Following a daylong Green Prix, everyone might be inclined to investigate a new reworking of the Requiem Mass for a post–oil, coal and peat world. Written and performed by O+A (Bruce Odland and Sam Auinger) with four singers and an eight-channel "Orchestra of Cities," the work meditates on the balance between machines and humans. That is, human voices intersect with sounds of fossil-fueled machines like buses, cars, trains, helicopters and more—all characterizing what might happen as we transform out of one particular mode of living into a new one. And what better venue to stage such a performance than St. Joseph's Cathedral?


01SJ ROBOBOOGIE: Humans and robots perform side by side at MACLA on Sept. 17.

Symbiotic Robotic/Human Ensemble.

MACLA, Friday, Sept. 17, 7 and 9pm

A collaboration between KarmetiK Collective & San Jose's Abhinaya Dance Company, these ticketed performances feature musicians, dancers and robots performing side by side. KarmetiK Collective fuses traditional Indian classical music with modern technology, including human-computer interfaces, robotics and artificial intelligence.
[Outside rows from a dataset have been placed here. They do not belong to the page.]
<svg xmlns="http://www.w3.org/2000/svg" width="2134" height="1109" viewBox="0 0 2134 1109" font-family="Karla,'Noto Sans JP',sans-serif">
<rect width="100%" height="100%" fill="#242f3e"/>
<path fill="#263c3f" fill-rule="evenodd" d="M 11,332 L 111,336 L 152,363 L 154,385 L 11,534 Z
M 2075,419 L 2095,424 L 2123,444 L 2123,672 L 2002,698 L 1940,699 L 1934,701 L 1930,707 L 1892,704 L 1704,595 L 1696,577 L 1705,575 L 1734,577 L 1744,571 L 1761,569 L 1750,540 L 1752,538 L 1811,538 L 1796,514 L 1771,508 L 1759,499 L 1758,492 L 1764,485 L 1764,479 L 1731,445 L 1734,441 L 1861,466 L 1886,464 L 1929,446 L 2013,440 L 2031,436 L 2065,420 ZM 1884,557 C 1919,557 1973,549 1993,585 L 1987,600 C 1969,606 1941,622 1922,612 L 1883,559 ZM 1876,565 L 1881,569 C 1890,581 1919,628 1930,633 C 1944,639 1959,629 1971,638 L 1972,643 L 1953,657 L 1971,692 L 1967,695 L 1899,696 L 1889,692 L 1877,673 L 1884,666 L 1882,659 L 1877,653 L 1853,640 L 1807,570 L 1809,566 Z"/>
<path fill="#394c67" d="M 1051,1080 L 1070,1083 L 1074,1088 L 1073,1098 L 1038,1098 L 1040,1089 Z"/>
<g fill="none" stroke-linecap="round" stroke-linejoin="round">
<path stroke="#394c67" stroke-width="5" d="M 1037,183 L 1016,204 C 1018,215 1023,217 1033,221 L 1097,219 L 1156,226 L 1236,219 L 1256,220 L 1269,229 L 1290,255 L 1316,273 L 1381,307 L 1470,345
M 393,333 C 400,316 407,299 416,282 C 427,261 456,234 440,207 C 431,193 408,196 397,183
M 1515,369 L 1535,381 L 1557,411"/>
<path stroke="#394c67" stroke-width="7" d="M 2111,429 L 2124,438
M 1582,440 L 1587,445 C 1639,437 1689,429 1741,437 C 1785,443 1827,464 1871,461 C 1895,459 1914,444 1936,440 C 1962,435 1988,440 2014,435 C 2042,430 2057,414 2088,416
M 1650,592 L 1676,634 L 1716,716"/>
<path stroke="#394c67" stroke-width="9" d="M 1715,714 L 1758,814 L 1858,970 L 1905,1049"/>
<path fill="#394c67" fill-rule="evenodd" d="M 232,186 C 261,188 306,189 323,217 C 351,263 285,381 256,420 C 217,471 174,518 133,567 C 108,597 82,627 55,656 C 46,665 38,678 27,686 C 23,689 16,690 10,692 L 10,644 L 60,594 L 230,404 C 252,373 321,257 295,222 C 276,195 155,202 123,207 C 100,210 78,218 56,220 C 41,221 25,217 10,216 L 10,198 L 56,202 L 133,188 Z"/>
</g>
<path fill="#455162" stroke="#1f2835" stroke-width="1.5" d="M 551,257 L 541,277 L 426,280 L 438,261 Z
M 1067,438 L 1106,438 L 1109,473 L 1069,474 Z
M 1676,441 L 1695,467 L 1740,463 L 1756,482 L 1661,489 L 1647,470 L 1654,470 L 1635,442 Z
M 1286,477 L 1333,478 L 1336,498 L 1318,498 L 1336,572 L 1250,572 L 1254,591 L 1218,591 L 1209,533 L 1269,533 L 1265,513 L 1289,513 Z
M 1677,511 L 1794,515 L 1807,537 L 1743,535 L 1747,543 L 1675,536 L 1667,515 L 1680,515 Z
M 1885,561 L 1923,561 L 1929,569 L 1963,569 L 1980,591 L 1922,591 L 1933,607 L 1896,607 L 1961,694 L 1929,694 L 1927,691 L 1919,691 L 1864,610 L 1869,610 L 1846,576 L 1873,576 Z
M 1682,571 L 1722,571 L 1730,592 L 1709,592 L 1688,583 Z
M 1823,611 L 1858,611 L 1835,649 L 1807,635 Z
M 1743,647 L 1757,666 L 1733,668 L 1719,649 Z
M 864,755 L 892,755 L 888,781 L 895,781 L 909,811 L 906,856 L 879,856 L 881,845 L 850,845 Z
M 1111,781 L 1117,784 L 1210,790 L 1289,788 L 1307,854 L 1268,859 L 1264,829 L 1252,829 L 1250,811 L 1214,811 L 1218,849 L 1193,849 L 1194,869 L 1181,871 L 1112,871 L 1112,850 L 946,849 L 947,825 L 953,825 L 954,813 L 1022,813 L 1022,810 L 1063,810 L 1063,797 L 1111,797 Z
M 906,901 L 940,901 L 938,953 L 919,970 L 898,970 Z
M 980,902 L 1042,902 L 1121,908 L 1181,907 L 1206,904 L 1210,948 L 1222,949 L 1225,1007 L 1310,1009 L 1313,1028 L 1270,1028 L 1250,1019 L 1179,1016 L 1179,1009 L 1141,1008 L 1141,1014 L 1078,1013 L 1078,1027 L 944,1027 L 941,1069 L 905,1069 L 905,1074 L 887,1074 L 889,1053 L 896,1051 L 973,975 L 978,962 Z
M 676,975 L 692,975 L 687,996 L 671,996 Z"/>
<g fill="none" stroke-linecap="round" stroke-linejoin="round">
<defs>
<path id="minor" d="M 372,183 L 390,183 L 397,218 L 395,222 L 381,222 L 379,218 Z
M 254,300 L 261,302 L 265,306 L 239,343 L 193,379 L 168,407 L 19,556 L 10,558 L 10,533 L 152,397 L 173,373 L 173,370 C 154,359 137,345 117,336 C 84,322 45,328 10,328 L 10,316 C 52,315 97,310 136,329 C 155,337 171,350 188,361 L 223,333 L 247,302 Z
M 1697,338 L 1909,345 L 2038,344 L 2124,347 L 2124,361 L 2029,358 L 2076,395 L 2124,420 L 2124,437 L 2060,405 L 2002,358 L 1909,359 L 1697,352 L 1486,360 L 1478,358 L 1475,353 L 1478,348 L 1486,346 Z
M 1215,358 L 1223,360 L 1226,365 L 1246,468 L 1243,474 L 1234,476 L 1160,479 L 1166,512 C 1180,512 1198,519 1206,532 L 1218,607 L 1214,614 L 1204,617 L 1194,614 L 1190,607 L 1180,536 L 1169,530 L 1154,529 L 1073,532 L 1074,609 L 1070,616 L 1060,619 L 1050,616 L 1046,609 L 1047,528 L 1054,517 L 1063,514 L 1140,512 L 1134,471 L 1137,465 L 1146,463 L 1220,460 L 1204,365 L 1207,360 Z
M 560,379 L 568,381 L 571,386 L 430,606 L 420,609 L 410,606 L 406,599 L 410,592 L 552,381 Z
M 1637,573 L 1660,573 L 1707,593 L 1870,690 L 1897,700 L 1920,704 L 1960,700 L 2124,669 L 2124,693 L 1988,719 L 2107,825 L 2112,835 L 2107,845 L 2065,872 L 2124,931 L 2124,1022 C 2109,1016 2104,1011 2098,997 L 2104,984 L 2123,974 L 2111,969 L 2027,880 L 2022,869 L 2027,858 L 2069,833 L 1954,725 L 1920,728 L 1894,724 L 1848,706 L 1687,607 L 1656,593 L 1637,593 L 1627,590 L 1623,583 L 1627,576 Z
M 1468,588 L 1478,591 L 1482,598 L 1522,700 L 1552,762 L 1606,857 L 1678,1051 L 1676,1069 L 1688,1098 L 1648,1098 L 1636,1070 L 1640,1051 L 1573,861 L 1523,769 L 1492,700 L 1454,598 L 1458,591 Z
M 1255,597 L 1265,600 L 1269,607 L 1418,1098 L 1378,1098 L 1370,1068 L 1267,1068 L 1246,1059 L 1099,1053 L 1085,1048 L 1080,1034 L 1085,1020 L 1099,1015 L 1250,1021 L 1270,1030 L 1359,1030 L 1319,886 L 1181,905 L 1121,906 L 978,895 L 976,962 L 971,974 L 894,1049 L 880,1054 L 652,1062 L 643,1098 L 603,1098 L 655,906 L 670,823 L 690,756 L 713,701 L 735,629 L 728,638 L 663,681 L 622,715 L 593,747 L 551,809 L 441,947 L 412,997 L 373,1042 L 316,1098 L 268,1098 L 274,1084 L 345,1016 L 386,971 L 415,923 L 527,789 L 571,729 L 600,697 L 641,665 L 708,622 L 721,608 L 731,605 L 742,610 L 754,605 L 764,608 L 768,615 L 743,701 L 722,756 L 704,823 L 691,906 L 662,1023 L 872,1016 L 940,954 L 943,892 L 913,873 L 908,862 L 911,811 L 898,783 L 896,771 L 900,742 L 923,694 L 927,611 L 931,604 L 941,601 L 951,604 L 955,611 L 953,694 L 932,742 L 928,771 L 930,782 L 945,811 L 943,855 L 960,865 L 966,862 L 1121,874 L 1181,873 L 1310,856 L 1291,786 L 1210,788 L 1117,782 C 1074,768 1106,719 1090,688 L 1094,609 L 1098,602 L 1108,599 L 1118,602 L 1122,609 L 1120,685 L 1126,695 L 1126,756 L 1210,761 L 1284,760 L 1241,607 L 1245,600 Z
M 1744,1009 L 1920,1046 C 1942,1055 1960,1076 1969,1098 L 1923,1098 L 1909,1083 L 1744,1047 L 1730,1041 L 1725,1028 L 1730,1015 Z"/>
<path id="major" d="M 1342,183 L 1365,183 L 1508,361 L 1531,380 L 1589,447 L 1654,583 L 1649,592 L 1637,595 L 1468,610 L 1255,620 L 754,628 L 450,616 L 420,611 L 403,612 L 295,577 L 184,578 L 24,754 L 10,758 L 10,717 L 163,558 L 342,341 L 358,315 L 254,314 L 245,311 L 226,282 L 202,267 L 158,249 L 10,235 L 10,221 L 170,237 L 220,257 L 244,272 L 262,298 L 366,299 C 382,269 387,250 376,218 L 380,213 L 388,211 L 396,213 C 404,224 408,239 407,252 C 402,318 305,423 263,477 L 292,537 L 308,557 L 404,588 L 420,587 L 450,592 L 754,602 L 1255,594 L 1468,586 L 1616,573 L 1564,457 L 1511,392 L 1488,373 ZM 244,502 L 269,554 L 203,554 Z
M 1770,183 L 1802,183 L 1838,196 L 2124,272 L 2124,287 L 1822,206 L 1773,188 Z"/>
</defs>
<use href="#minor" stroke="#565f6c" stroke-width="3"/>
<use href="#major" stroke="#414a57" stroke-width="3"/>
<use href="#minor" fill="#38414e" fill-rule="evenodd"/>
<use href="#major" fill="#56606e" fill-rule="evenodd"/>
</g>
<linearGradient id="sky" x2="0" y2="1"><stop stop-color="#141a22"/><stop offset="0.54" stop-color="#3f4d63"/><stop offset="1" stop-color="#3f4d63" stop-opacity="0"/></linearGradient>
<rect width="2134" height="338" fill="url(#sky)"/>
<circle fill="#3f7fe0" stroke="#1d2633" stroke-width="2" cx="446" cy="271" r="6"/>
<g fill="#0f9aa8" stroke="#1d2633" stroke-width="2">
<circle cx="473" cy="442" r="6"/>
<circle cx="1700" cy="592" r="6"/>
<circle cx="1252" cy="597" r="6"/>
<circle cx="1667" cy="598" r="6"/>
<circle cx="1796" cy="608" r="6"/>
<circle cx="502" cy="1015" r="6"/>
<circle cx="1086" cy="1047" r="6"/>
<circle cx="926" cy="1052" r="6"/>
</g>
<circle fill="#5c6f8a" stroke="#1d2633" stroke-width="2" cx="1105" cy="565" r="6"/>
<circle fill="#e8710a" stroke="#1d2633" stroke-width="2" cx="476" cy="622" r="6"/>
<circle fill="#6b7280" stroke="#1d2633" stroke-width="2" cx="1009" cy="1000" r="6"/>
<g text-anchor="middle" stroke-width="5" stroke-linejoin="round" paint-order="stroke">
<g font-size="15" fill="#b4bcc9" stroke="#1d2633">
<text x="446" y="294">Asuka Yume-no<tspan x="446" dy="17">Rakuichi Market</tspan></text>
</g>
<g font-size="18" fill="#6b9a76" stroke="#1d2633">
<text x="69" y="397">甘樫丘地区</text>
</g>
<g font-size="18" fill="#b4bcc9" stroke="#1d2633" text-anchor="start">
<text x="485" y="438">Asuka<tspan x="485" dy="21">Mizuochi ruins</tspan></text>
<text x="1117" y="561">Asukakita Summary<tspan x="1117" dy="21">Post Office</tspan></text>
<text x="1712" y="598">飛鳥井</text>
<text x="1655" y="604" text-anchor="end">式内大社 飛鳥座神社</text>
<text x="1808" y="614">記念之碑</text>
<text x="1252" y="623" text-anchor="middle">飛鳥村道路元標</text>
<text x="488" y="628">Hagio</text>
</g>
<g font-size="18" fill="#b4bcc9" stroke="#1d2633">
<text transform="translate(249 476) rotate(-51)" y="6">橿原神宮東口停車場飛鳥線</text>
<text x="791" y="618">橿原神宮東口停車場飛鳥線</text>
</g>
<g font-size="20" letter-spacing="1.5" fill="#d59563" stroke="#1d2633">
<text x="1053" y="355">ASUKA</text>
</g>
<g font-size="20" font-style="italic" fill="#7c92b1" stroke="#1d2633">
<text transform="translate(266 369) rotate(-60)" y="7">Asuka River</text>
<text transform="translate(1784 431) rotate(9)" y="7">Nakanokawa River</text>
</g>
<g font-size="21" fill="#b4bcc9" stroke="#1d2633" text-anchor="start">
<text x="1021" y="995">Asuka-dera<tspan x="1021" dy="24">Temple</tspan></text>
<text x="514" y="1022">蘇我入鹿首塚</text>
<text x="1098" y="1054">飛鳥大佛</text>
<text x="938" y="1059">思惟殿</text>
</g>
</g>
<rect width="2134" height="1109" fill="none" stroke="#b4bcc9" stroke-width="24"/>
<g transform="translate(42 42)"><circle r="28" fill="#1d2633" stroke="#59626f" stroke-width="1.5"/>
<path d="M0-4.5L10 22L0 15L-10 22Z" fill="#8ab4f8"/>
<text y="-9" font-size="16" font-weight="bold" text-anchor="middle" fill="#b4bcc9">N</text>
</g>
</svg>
Key members Ajay Kapur and Curtis Bahn—each a significant force in the improvised music and academic computer music communities—are creating a new composition for this show. The Abhinaya Dance Company will choreograph and perform the accompanying dance component.


A Machine To See With (2010)

This is a role-playing game for pedestrians and their cell phones by the U.K.-based collective Blast Theory. The game takes about one hour and a total of 30 minutes of cell phone time, with participants receiving instructions via their cell phones and essentially stepping into a narrative experience as they walk around downtown San Jose. Participants book a time slot for $12, bring their own phones and then receive an introductory call informing them where to start. From there, no one knows what will happen. Or do they? Mixing documentary material, stolen thriller clichés and the films of Jean-Luc Godard, the game invites players to become someone else—protagonist, bit part player or something else entirely.


Trading Voices (2010)

South Hall

Years and years ago, much of the initial brainstorming conversations for what would eventually become the 01SJ Biennial took place at the CADRE Lab for New Media at SJSU. For the 2010 Biennial, current CADRE grad students will present "Trading Voices," a video-intensive interview project actively collecting, remixing and publishing oral stories relating to U.N. Millennium Development Goal 3 (Promote Gender Equality and Empower Women). Open to anyone, the project invites participants to answer questions about gender issues, live on camera. The clips are then assembled into a video-based art project. Viewers then watch the results, but they aren't told what the questions are.


Project HoodiePlay

During their residency at the Canadian Film Centre Media Lab's Interactive Art and Entertainment Program, Rose Bianchini, Kathleen Climie and David McCallum created a participatory wearable art game. Basically, folks will be donning their own signature "wearable Hoodie" enabling them to play Zombie Tag during the AbsoluteZER0 street festival. Participants learned how to transform their own hoodies with interactive electronics. Look for them in the midst of the street festival.


Midnight concerts by contemporary sound artists

Curated by Stephen Vitiello, these ticketed events take place the nights of Thursday, Friday and Saturday at Trinity Cathedral, 81 N. Second St. at St. John. On Thursday, Olivia Block will present a composition for piano, field recordings and sine waves. Friday, Sept. 17, Steve Roden will perform Possible Landscape (for Donald Judd) using field recordings, live acoustic and electronic objects, instruments, voice, and electronic processing. Vitiello himself, along with Molly Berg, will perform on Saturday.